A iniciativa de um homem, contudo, amenizou esse
quadro. Nomeado em 1568 por Mem de Sá como porteiro da Câmara e pregoeiro da
cidade, ele tinha terras no Morro do Castelo para os lados da futura Chácara da
Floresta, trecho que ficava voltado para o interior, entre a atual Av. Almirante
Barroso e a Cinelândia.
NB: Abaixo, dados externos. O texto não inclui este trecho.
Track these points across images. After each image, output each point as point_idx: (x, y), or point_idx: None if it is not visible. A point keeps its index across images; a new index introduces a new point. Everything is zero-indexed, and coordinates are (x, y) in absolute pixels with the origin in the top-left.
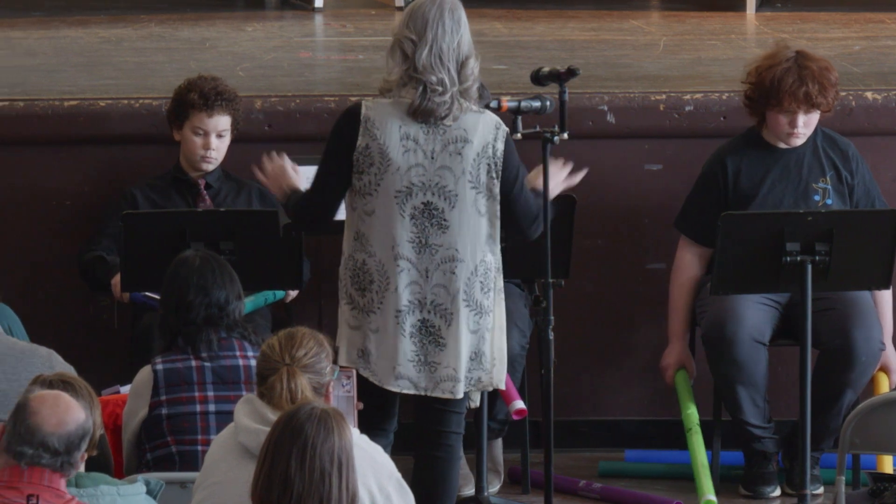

Tendo descoberto água no local, cavou profunda cisterna,
que recolhia o líquido, e, ao invés de guardá-la para si, permitiu seu acesso à
população, a qual lhe foi muito grata.
Segundo o historiador Noronha Santos, Mestre
Vasco — o nome do porteiro — procurava se livrar da reputação anterior de
degradado, fato agravado por um suposto processo criminal que sofrera ainda na
Vila Velha, aos pés do Morro Cara de Cão. Mestre Vasco se livrou do processo
pagando fiança, e, ao se criar a cidade definitiva no Castelo, resolveu se
emendar de um passado desfavorável.
De suas terras partia um dos três acessos ao
morro, terminando onde é a Cinelândia, perto da Biblioteca Nacional. Esse
sendeiro, depois transformado em ladeira, recebeu o nome de Caminho do Poço do
Porteiro, denominação que persistiu até 1739, ano em que passou a ser chamado
Ladeira do Seminário, após a inauguração do Seminário São José. Segundo consta,
a cisterna foi entupida com as obras do Seminário, perdendo sua função. Nessa
época, quase 170 anos após a abertura do poço, a cidade já contava com o
abastecimento feito pelas águas do rio Carioca através do aqueduto, com o
líquido sendo distribuído pelo chafariz do Largo da Carioca, além de outros
pontos.
Com a destruição do Morro do Castelo, tudo iria
desaparecer. O Seminário São José se foi durante a abertura da Av. Central (Rio
Branco), quando foi cortado um pedaço do morro. Nessa etapa, as ruínas do Poço
do Porteiro ainda permaneciam, no final da Ladeira do Seminário. Lá estiveram
até o arrasamento total em 1922, quando um dos maiores marcos da história da
cidade, o Castelo, passou a ser somente recordação.